Baseline comparisons deployed proprietary LLMs (e.g., GPT-5.2, Claude 4.5 Sonnet) in zero- and few-shot regimes, fed identical serialized inputs but lacking domain-adaptation, calibration, and STaR. Classical baselines—L1/L2-regularized logistic regression and random forests—worked directly on standardized feature vectors but exhibited limited representational power and no temporal continuity.
Key architectural distinctions include:
- Enhanced domain adaptation (psychiatric corpus mid-training)
- Structured symptom interpretation via Q–A pairs
- Consistent categorical calibration enforced by custom RL rewards
- Temporal continuity via in-context evidence and chain-of-thought ablations
5. Training, Inference, and Temporal Reasoning
Training is staged as follows:
- Mid-training on unlabeled behavioral-health text corpus using language-modeling objectives.
- Supervised fine-tuning: over seven-class HRS labels.
- RL optimization (e.g., PPO): custom reward penalizes deviations , encourages calibration on the full scale.
Inference admits both independent pointwise and temporally-conditioned evaluation. Temporal reasoning is enhanced via STaR and in-context techniques (prior month’s features/labels), yielding improved forward prediction horizons (next month, three months ahead). Evaluation ablations demonstrate robust retention of predictive signal across extended horizons in contrast to baseline degradation.

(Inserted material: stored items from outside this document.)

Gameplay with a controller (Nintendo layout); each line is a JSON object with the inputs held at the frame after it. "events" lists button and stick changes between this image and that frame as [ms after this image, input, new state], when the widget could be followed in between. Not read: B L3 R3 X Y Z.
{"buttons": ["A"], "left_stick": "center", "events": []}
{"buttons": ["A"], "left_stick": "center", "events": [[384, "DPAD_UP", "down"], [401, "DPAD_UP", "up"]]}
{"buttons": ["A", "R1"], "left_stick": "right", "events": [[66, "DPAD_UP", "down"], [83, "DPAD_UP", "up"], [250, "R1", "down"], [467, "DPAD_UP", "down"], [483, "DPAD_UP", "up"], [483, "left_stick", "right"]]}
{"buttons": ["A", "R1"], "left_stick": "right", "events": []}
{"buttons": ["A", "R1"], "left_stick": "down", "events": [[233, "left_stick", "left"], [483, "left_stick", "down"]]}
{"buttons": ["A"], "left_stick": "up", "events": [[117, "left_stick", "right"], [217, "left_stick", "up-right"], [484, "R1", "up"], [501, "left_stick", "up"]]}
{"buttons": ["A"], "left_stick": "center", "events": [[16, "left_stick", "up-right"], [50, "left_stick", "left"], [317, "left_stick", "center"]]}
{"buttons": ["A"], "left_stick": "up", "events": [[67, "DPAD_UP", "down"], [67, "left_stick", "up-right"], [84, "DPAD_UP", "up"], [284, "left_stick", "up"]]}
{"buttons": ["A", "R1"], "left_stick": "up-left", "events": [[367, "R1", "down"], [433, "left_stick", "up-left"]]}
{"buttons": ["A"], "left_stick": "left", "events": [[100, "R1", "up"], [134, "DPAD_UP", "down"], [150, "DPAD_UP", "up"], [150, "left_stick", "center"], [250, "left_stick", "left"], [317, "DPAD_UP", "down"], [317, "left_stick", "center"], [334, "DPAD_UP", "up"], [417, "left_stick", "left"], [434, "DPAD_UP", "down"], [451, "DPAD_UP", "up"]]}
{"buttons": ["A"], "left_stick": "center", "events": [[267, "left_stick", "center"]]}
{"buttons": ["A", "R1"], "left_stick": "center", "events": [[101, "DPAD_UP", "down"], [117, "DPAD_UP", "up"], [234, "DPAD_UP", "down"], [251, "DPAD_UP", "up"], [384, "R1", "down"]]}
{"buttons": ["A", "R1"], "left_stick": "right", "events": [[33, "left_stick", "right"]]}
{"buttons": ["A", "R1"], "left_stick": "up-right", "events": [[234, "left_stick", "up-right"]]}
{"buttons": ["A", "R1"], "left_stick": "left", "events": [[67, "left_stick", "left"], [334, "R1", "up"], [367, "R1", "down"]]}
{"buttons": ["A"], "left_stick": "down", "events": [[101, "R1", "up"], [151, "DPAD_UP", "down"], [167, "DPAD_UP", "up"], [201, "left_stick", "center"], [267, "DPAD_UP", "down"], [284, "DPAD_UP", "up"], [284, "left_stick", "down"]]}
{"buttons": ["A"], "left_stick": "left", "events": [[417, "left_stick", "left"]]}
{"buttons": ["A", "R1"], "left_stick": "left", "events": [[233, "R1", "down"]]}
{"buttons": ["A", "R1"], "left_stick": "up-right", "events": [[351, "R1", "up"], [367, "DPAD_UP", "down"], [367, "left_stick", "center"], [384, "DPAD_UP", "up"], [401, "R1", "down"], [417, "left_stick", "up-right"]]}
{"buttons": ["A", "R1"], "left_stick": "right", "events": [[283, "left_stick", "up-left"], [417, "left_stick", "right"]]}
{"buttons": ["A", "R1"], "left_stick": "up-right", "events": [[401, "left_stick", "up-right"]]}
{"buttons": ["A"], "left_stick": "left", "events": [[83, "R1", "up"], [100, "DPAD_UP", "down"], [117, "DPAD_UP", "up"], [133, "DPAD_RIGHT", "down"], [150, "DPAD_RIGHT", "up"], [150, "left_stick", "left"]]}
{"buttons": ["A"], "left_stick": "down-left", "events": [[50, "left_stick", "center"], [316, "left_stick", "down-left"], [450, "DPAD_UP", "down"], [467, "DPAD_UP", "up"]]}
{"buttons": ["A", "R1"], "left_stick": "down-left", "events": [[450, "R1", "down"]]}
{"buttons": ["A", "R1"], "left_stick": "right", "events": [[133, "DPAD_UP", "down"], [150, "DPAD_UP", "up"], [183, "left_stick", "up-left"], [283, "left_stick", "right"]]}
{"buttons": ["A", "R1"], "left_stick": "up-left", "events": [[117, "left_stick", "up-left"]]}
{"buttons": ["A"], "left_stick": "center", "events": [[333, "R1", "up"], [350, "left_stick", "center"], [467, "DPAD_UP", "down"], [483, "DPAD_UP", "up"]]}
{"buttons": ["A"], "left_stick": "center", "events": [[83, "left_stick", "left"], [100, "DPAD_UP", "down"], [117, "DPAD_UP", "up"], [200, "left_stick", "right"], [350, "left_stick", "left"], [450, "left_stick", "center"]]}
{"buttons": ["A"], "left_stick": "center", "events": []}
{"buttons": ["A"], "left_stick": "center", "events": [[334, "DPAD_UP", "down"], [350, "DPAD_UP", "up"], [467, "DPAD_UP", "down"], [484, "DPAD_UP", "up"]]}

6. Empirical Validation and Robustness
HARBOR demonstrates superior performance in structured HRS prediction under diverse conditions:
| Split/Evaluation | HARBOR Accuracy | LogReg Accuracy | Proprietary LLM Accuracy |
|---|---|---|---|
| Default random (t₀) | 0.69 | 0.54 | 0.29 |
| One-month ahead (t₋₁) | 0.61 | 0.46 | 0.26 |
| Three months ahead (t₋₃) | 0.52 | 0.38 | 0.23 |
Further, HARBOR achieves macro-F1 of 0.63 (vs. 0.33 for logistic regression/random forest, 0.26 for top LLM), Pearson and Spearman correlations of 0.91 (both), substantiating both discriminative accuracy and rank-order calibration.
Robustness is evident across ablations:
- In-context: 0-shot to 72-shot, HARBOR rises from 0.69 to 0.72 (vs. LLMs Δ ∼0.14)
- Inference mode: HARBOR maintains 0.69–0.70
- Aggregation (5 samples, majority-vote): 0.72 for HARBOR (LLMs ∼0.33)
- Split strategy: time-based 0.60 vs. 0.45 (LogReg), patient-based 0.56 vs. 0.41
A plausible implication is that domain-specific adaptation, reinforcement learning for calibration, and chain-of-thought self-taught reasoning confer substantial advantages over both classical machine learning and general-purpose LLMs for psychiatric risk scoring.
7. Significance and Future Directions
HRS operationalizes interpretable psychiatric risk assessment, demonstrating the feasibility of integrating multimodal data streams into a unified ordinal scale for real-world clinical monitoring. The model’s robust empirical performance and flexibility in temporal reasoning suggest strong potential for translational deployment in behavioral health contexts. While initial validation is constrained to the PEARL dataset and a limited patient cohort, future extensions might involve broader population studies, additional modalities, and continuous risk modeling. The paradigm established by HARBOR—linking discrete risk scores to domain-adapted, calibration-aware, and self-explanatory LLM predictions—may inform both the design and evaluation of subsequent behavioral healthcare models (Siddhant, 21 Dec 2025).